### CONSIGNES
1. Mettez à jour le passage du texte sur la fatigue qui commence par « Rien de dramatique » et va jusqu'à « catastrophe visible ? », en remplaçant « malaise » par « mal-être ».
2. Dans le texte sur la fatigue, quelle réponse est devenue automatique ?
3. Reprenez le texte sur la fatigue là où il s'arrête et poursuivez-le.

Il y a des jours qui passent lentement, mais qui laissent peu de traces. Je me lève, je vais travailler, je réponds aux messages, je remplis mes obligations. De l’extérieur, tout semble fonctionner normalement. Pourtant, à l’intérieur, quelque chose manque. Je ne suis pas vraiment malheureux, mais je ne me sens pas pleinement vivant non plus.
Rien de dramatique ne m’est arrivé. Ma vie pourrait même être considérée comme stable. C’est précisément ce qui rend cette fatigue si difficile à expliquer. Comment dire que l’on est épuisé quand rien, en apparence, ne justifie cet épuisement ? Comment mettre des mots sur un malaise diffus, sans événement précis, sans catastrophe visible ?

On me parle souvent d’avenir. De projets, de plans, de progression. Il faudrait savoir où je vais, ce que je veux devenir, comment améliorer ma vie. Ces paroles sont souvent pleines de bonnes intentions. Elles viennent de la famille, des proches, de personnes qui veulent mon bien. Et je le sais. Mais plus on me rappelle ce que je devrais faire, plus je me sens perdu. Non pas parce que je refuse d’avancer, mais parce que je ne sais plus vers quoi avancer.
Il y a une pression constante à aller mieux, à être plus fort, plus motivé, plus clair. Comme si ne pas savoir était déjà une faute. Comme si faire une pause équivalait à reculer. Dans ce monde où tout pousse à avancer, rester immobile devient presque honteux.
J’ai appris à dire que tout va bien. C’est devenu une réponse automatique. Je souris, je rassure, je minimise. Non pas parce que je mens, mais parce que je ne sais pas comment expliquer ce que je ressens vraiment. Dire que je suis fatigué sans raison précise. Dire que je me sens vide sans être triste. Dire que je vis, mais que je ne me reconnais plus dans cette vie.

(Entrées de données recueillies)
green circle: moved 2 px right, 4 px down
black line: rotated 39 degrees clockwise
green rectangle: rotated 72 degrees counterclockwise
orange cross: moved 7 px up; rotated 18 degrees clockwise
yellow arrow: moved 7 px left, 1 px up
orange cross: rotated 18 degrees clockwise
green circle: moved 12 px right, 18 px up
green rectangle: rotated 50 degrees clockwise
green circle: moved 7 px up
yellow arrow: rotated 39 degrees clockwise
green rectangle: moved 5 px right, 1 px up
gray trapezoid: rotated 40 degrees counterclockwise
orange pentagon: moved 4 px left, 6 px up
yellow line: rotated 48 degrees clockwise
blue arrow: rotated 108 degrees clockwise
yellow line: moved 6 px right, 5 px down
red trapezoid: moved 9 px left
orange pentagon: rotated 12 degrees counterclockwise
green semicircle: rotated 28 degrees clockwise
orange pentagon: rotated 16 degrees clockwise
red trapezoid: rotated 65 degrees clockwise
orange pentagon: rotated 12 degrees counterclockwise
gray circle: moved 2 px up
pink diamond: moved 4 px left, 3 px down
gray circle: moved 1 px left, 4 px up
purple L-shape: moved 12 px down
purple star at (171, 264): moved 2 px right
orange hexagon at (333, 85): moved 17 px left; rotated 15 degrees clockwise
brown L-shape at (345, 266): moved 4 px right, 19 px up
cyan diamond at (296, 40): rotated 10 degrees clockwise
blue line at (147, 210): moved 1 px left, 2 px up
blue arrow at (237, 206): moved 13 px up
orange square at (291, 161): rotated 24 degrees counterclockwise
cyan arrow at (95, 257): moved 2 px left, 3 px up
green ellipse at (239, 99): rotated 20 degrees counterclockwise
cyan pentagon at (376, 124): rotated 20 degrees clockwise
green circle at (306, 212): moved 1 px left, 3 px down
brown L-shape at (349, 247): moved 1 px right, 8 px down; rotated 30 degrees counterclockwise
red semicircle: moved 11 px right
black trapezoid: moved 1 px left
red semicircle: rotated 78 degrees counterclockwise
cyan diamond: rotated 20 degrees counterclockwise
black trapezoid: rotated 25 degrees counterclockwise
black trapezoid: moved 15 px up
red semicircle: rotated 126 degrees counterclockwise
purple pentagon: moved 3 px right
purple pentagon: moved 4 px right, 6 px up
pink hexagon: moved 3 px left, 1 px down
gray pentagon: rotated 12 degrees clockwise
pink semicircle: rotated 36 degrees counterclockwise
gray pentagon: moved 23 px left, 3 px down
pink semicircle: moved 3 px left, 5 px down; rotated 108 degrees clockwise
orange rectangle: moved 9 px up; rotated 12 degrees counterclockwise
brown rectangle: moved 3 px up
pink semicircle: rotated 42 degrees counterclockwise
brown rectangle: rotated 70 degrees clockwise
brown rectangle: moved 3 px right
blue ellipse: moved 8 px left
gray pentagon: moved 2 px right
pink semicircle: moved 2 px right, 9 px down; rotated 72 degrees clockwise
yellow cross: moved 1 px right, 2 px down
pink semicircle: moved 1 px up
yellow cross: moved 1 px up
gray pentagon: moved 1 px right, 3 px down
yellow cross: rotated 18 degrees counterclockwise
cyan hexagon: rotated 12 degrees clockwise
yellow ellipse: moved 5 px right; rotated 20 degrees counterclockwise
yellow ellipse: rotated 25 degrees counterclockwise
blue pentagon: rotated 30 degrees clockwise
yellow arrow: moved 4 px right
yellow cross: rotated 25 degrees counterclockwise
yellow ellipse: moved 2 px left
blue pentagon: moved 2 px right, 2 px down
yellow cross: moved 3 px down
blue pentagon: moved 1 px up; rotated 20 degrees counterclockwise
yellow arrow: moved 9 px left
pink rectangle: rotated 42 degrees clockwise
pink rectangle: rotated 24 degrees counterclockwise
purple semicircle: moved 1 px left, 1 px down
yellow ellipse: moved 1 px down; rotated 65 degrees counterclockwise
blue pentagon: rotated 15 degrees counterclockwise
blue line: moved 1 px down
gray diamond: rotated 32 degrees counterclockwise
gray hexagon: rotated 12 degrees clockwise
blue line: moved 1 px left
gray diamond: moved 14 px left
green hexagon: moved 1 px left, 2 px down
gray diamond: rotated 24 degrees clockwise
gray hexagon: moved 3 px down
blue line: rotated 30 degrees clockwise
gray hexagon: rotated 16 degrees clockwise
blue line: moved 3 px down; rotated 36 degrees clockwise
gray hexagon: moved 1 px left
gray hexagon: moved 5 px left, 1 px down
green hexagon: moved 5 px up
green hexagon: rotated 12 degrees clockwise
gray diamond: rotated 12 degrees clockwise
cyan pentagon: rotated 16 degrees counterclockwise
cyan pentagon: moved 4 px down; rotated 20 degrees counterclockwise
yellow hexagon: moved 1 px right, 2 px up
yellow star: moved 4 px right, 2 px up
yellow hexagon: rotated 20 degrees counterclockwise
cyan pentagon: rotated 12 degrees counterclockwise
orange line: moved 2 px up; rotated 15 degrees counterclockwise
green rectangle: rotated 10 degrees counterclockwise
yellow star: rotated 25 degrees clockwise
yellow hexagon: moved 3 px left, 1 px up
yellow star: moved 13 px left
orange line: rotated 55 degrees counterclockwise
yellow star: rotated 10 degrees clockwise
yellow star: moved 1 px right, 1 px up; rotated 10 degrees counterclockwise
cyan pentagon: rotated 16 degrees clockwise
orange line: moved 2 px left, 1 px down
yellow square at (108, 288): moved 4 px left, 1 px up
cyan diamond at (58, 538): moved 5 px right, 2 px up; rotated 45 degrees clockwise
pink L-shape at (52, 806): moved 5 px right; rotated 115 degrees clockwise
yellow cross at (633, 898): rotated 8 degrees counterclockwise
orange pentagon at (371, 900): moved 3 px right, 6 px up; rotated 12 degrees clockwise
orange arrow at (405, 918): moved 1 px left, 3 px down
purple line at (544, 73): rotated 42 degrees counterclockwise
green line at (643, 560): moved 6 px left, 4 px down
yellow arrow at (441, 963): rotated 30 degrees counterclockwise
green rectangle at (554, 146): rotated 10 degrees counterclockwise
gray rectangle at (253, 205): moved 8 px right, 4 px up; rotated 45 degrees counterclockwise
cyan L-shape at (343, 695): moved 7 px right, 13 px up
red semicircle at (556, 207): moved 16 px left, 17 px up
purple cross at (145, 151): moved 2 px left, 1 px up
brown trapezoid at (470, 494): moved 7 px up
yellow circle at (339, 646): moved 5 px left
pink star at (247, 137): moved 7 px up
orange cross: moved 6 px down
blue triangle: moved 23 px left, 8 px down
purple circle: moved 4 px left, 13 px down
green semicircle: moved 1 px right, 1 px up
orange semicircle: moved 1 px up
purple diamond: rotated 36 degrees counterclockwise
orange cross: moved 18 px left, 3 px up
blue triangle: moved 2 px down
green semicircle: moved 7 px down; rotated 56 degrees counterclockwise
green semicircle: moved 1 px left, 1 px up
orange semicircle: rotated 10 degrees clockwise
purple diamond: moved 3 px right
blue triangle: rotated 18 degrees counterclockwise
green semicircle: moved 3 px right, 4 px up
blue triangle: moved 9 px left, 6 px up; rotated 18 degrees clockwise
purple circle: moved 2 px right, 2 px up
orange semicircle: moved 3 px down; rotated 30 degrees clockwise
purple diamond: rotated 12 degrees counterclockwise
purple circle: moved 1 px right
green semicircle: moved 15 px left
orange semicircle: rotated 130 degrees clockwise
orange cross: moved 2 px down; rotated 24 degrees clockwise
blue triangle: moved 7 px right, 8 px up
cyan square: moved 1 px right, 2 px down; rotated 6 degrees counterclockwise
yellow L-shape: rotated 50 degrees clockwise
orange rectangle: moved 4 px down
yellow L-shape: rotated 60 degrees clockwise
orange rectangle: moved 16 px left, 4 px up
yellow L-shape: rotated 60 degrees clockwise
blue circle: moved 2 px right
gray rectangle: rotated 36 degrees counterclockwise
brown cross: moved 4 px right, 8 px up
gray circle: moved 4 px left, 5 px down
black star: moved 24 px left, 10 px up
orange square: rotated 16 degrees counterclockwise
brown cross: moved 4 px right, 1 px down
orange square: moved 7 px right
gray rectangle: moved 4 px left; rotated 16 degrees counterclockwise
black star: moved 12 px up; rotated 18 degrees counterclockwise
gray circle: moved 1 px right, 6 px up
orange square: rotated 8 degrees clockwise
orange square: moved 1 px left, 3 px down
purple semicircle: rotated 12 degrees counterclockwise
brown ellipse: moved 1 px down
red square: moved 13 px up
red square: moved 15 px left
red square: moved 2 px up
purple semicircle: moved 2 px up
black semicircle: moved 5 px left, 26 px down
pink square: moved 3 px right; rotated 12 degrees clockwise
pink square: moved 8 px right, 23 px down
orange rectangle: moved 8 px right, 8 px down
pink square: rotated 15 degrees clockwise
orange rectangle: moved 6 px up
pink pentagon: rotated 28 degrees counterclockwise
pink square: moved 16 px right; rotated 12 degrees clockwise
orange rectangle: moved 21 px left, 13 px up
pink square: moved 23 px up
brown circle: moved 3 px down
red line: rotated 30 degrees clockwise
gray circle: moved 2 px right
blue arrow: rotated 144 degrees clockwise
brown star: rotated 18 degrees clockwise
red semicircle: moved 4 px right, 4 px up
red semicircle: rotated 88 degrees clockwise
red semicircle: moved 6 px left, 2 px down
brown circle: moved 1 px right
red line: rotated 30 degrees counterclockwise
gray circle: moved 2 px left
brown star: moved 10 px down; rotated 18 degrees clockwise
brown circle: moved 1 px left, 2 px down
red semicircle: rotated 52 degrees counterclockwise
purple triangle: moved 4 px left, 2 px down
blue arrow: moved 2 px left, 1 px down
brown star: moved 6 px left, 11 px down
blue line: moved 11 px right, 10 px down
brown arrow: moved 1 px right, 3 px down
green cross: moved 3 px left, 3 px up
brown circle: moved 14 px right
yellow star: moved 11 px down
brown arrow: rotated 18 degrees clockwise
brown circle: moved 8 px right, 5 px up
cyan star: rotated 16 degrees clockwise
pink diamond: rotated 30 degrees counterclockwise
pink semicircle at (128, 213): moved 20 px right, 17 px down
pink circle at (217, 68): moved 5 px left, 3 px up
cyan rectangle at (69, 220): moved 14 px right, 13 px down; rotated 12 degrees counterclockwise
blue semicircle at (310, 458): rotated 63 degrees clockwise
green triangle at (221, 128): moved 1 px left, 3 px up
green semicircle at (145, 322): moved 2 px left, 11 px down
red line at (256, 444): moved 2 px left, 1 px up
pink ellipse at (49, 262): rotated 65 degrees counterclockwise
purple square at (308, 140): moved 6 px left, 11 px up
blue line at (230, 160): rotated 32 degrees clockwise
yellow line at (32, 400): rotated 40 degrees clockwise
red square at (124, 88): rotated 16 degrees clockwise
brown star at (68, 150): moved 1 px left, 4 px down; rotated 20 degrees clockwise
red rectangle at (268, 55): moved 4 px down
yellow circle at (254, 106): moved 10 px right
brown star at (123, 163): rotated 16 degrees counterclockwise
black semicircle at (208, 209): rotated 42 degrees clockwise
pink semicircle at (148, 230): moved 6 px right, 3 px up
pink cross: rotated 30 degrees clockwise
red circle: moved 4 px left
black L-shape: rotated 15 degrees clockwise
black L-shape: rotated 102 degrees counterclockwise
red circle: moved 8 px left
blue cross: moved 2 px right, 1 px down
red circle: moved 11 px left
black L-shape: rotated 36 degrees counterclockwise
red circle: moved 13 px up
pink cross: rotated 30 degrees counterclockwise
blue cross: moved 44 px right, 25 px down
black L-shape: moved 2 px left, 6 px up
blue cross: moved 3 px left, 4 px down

### RÉPONSES DANS L'ORDRE
1.
Rien de dramatique ne m’est arrivé. Ma vie pourrait même être considérée comme stable. C’est précisément ce qui rend cette fatigue si difficile à expliquer. Comment dire que l’on est épuisé quand rien, en apparence, ne justifie cet épuisement ? Comment mettre des mots sur un mal-être diffus, sans événement précis, sans catastrophe visible ?

2. Dire que tout va bien.

3.
Le travail occupe mes journées. Il ne me détruit pas, mais il ne me nourrit pas non plus. Je fais ce que j’ai à faire, par responsabilité, par habitude. Les jours se ressemblent, et je n’ai plus l’impression de me diriger quelque part. Quand la journée se termine, il ne reste souvent plus assez d’énergie pour penser à demain.
La famille s’inquiète, pose des questions, attend des réponses. Ces questions sont légitimes, mais elles mettent en lumière ce que je n’arrive pas à formuler : je ne sais pas. Je ne sais pas ce que je veux. Je ne sais pas ce qui me rendrait heureux. Et cette incertitude devient, elle aussi, une source de fatigue.
Le soir, il m’arrive de rester assis longtemps, sans rien faire. Ni triste, ni apaisé. Juste là, dans une forme de vide silencieux. Je pense à l’avenir, mais il reste flou. Je pense au présent, mais il me semble répétitif. Je me dis que je devrais être plus fort, mais cette force ressemble de plus en plus à un masque.
Peut-être que le plus épuisant n’est pas la vie elle-même, mais l’obligation permanente de prouver que tout va bien. De rassurer les autres. De montrer que l’on tient le coup. Alors je souris, même quand je n’en ai pas la force. Non pour faire semblant, mais pour ne pas inquiéter, pour ne pas décevoir.
Certains jours, je fais seulement ce qu’il faut pour tenir. Passer la journée. Ne pas m’effondrer. Continuer, sans trop réfléchir. Et dans ces moments-là, je me demande si cela suffit.
Peut-être qu’il existe des périodes dans la vie qui ne sont pas faites pour grandir, mais simplement pour survivre. Pas pour avancer vite, mais pour rester debout. Peut-être que le simple fait d’être encore là, malgré la fatigue et le flou, est déjà une forme d’effort.
Je ne sais pas quand je me sentirai à nouveau pleinement vivant. Mais si aujourd’hui je fais seulement semblant de vivre, cela ne signifie pas que j’ai échoué. Peut-être que je suis simplement en train d’apprendre à ralentir, à respirer, en attendant le moment où vivre redeviendra quelque chose de naturel, et non un combat quotidien.